25 abril 2009

 

O meu 25 de Abril

O meu 25 de Abril foi assim:
Eu estava na Guiné, colocado na Base Aérea de Bissalanca, a 8 km de Bissau, onde vivia.
Naquele dia, como habitualmente, fui na carrinha militar para a Base, pelas 8,30. Tudo dentro da normalidade.

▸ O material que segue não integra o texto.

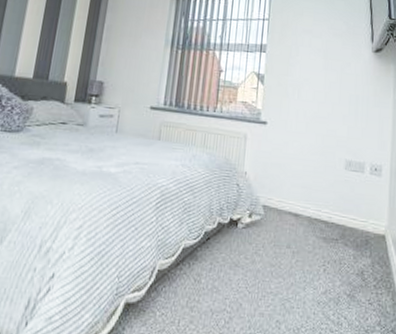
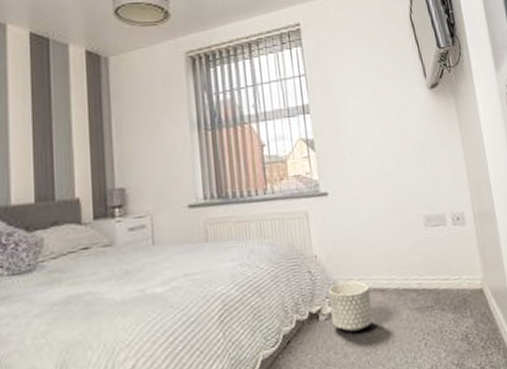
planter: none [248,200,286,244] -> present [328,281,374,332]

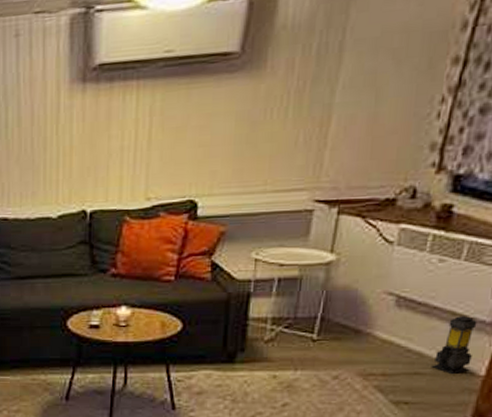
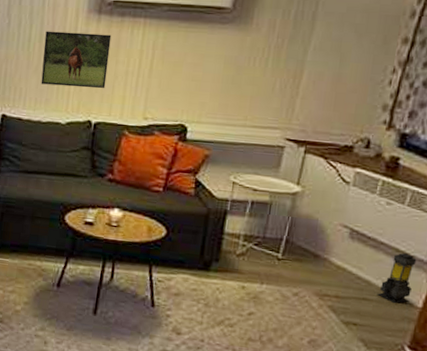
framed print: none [24,105,100,176] -> present [41,31,112,89]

Cerca da 10,30 entra-me um colega pelo gabinete e diz-me "Parece que há uma revolução em Lisboa." Respondi-lhe: "Estás a gozar!". Um mês antes tinha abortado o golpe das Caldas e eu e muita gente ficara a pensar que o regime saíra fortalecido e capaz de durar mais uns tantos anos. Mas ele respondeu: "Não estou a gozar, parece que há uma revolução em Lisboa." Entretanto, pelas 11 h, abriu o bar e para lá nos dirigimos e juntámos com outros milicianos. Sintonizámos a Emissora Nacional (não havia televisão na Guiné). Estava a transmitir música clássica... Nenhuma voz, nenhum locutor a intervir, música e mais música clássica. Não era seguramente a programação normal do canal 1 da Emissora... Algo estava a passar-se... Especulámos: seria realmente uma revolução? Que revolução? Seria a "revolução" do Kaúlza? De um movimento militar não podia vir nada de bom...

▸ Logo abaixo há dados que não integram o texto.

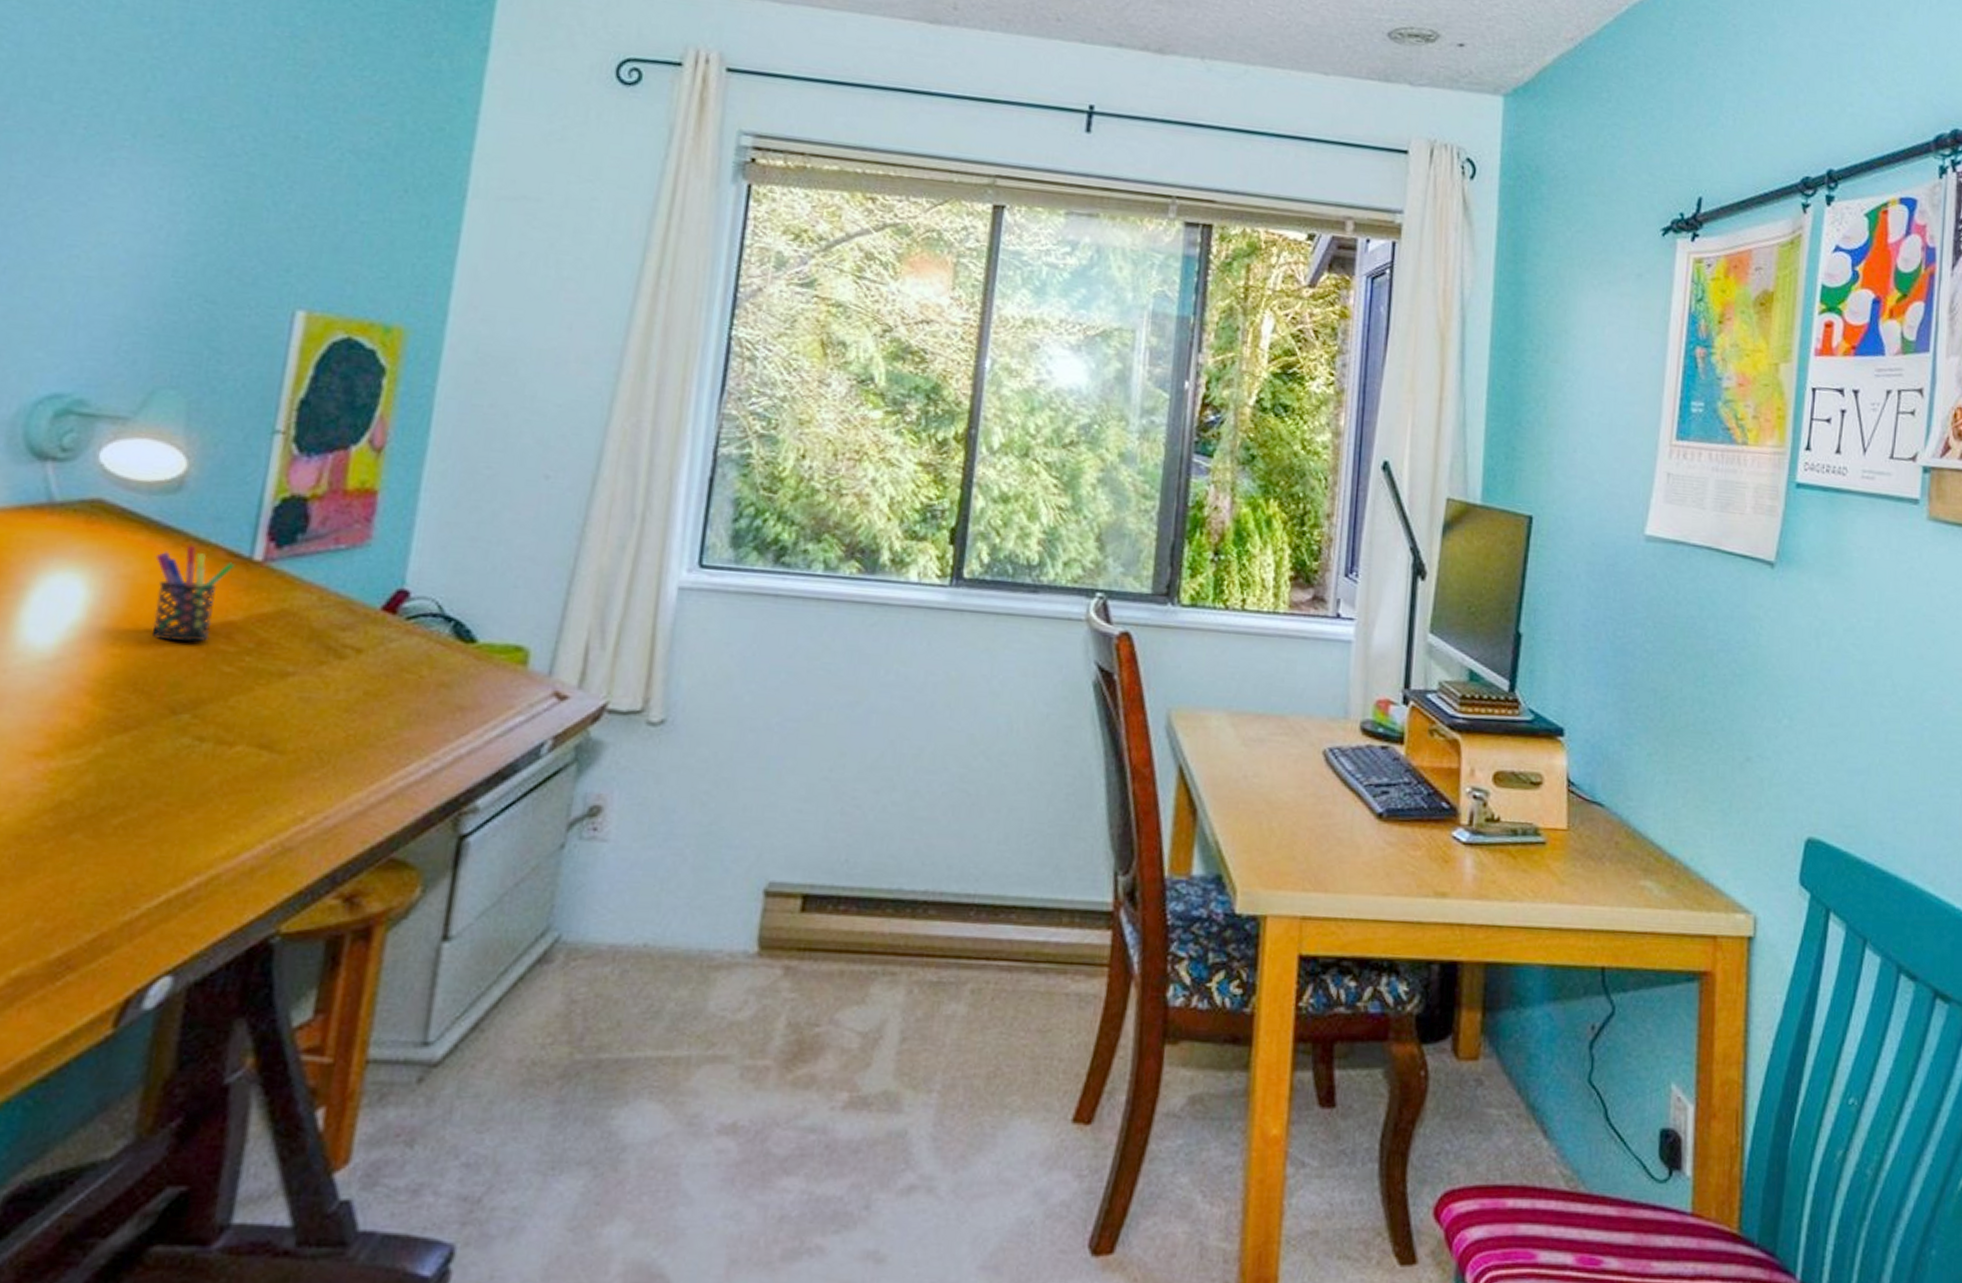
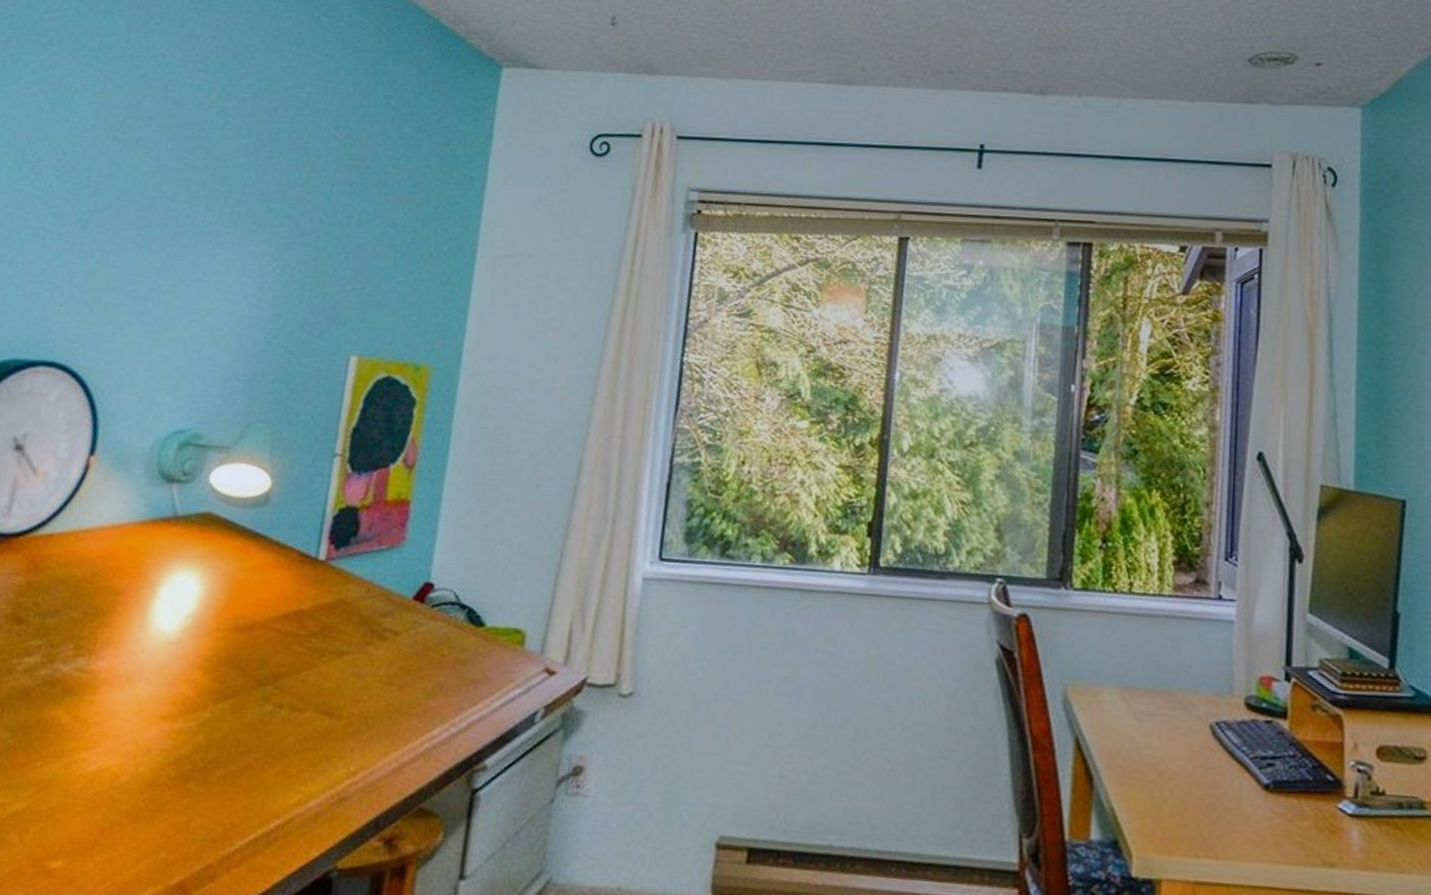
pen holder: present [151,545,235,642] -> none [245,548,305,627]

A discussão continuou durante o almoço. De vários lados vinham rumores de que havia mesmo um golpe militar. Da parte da tarde já não se fez nada obviamente. Mas não havia certezas de nada, a rádio continuava a dar-nos música... Todas as especulações eram legítimas. Mas a vida na Base continuava aparentemente na mesma. À hora do costume regressei a Bissau na carrinha militar. Ao jantar, na messe, não se falava de mais nada, claro. Mas nada se sabia de concreto. A revolução triunfara de facto? E sobretudo: que revolução?

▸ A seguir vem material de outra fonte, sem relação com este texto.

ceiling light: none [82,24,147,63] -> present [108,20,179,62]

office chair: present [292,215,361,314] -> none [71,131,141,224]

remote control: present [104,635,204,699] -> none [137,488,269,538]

Só quando, algumas horas depois, já não sei precisar, apareceu na rádio a voz de um tal Vítor Alves, em nome do Movimento das Forças Armadas, a anunciar a vitória do golpe e a ler o programa do movimento, onde se falava em democracia, etc., ficámos convictos de que tínhamos de facto revolução.
Uma nova era se abria na história de Portugal. O regime, que parecia eterno e até recentemente reforçado, caíra de uma vez por todas! Estávamos em democracia!!! O sonho realizado assim de repente e na nossa ausência! Era tudo estranho, ainda incerto, não me lembro de ninguém comemorar, de se abrir uma garrafa...
Regressando a casa, na noite tranquila e quente de Bissau, essa revolução parecia-me irreal, uma coisa distante, se não uma miragem.
Depois, nos dias seguintes, foi uma catadupa de notícias, chegaram os primeiros jornais sem censura, sempre era certo que já não havia ditadura.
Foi assim, aos poucos, por sedimentação de indícios e provas, que me fui convencendo de que tinha havido uma revolução.
Foi este o 25 de Abril que me coube.